Following that -- I showed slides that demonstrate that, where there REALLY WAS a flood, the landscape shows it. (1) the rippled landscape in eastern Washington, where the gigantic Spokane floods roared by a few thousand years ago; (2) wave-cut terraces over Missoula, Montana, where the lake that unleashed the flood once stood; (3) huge braided cross-country channels in eastern Washington, visible by satellite. What followed was, i think, my most effective pair of slides of the entire presentation. (4) a teardrop shaped butte, obviously formed by a vast quantity of water rushing past ... (5) Mars -- site of the butte -- which I told the students was such compelling evidence of the passage of water that planet scientists conclude that there must once have been water on mars, even though there is none at all there, today. Mars stayed on the screen while I said that there are no braided channels, no rippled landscape, no wave cut terraces, and no teardrop shaped buttes alongside, downstream, upstream, anywhere near the Grand Canyon. That is ... there is no evidence that it was formed by a flood.

This story built slowly but surely, but the climax was truly stupendous. Everyone sat staring at Mars thnking how obvious the marks were of the passage of the Spokane Flood and of the flood on Mars -- and realizing, I think, that Walt had showed them no such things near the Grand Canyon.

Well.
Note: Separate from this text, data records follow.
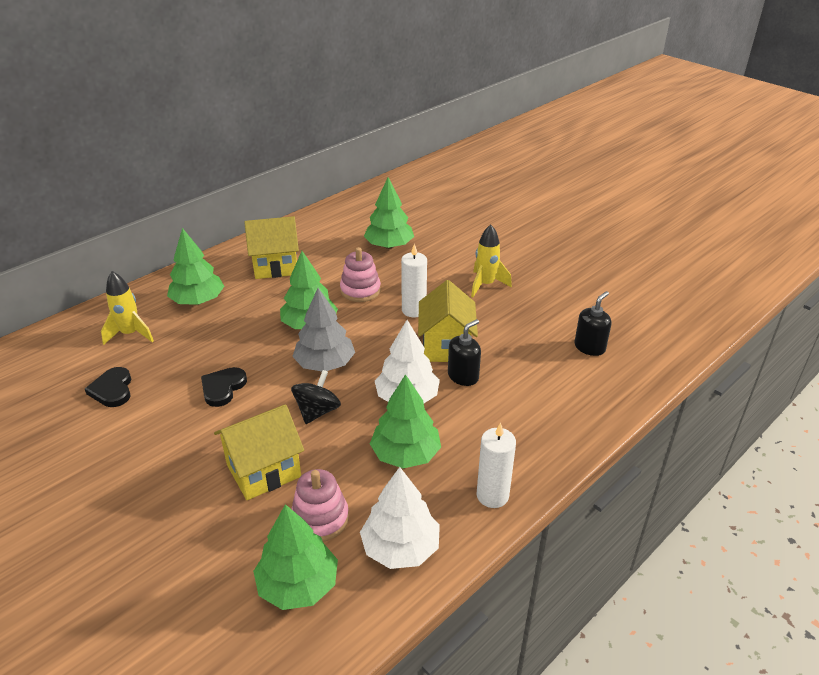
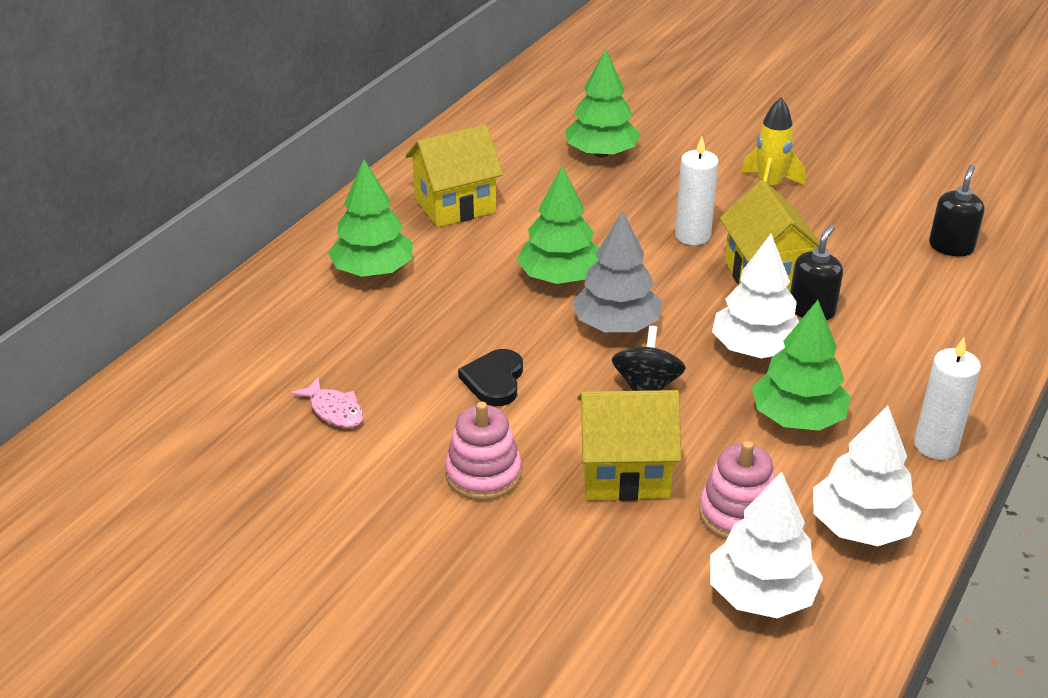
camera: 15 degrees left, 0 degrees up
black heart [85,367,131,407] -> pink fish [291,377,364,428]
yellow rocket [101,271,154,345] -> none
yellow house [214,404,304,500] -> yellow house turned 45 degrees clockwise [577,390,681,501]
green tree [253,504,338,610] -> white tree [710,471,823,618]
pink stacking toy [340,247,381,302] -> pink stacking toy moved to [445,402,522,500]

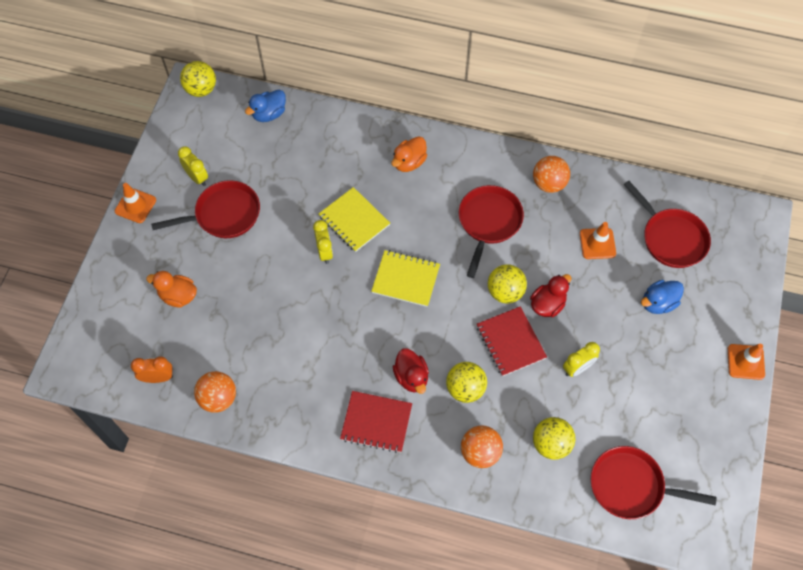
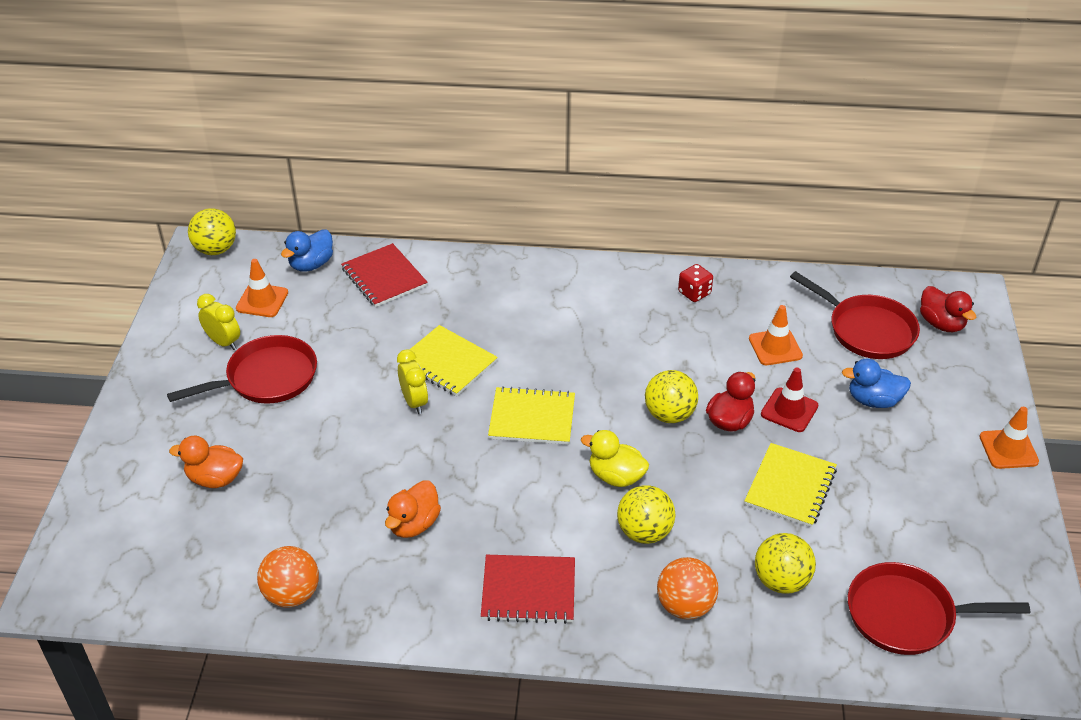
camera: 10 degrees left, 20 degrees down
orange traffic cone [115,183,156,223] -> orange traffic cone moved to [236,259,288,317]
orange clock [131,356,173,383] -> none
orange duck [391,136,427,172] -> orange duck moved to [385,481,441,538]
red duck [393,348,429,394] -> red duck moved to [920,286,976,332]
red pan [459,185,524,278] -> none
red notebook [477,306,547,376] -> red notebook moved to [341,243,428,307]
orange ball [533,156,570,193] -> red dice [678,264,713,302]
yellow clock [563,342,600,377] -> yellow notebook [745,443,837,527]
blue duck [641,280,684,314] -> blue duck turned 45 degrees clockwise [842,359,911,408]
none -> yellow duck [581,430,649,487]
none -> red traffic cone [761,368,818,432]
This has gotten longer than I planned! In retrospect, I cannot imagine how this could have gone better. The keys were, know what the creationist said and address that, attack (with an example of evolution and an example of how bad creation science is), don't let what the creationist said determine your whole agenda, address something big claimed by the creationist speaker head on, and give the creation model details that the creationist will always avoid.

wow ... well, does that help?

whew. I'd go on the road and do this for a living, if only someone would pay me. Any wealthy eccentrics with a twisted sense of humor out there?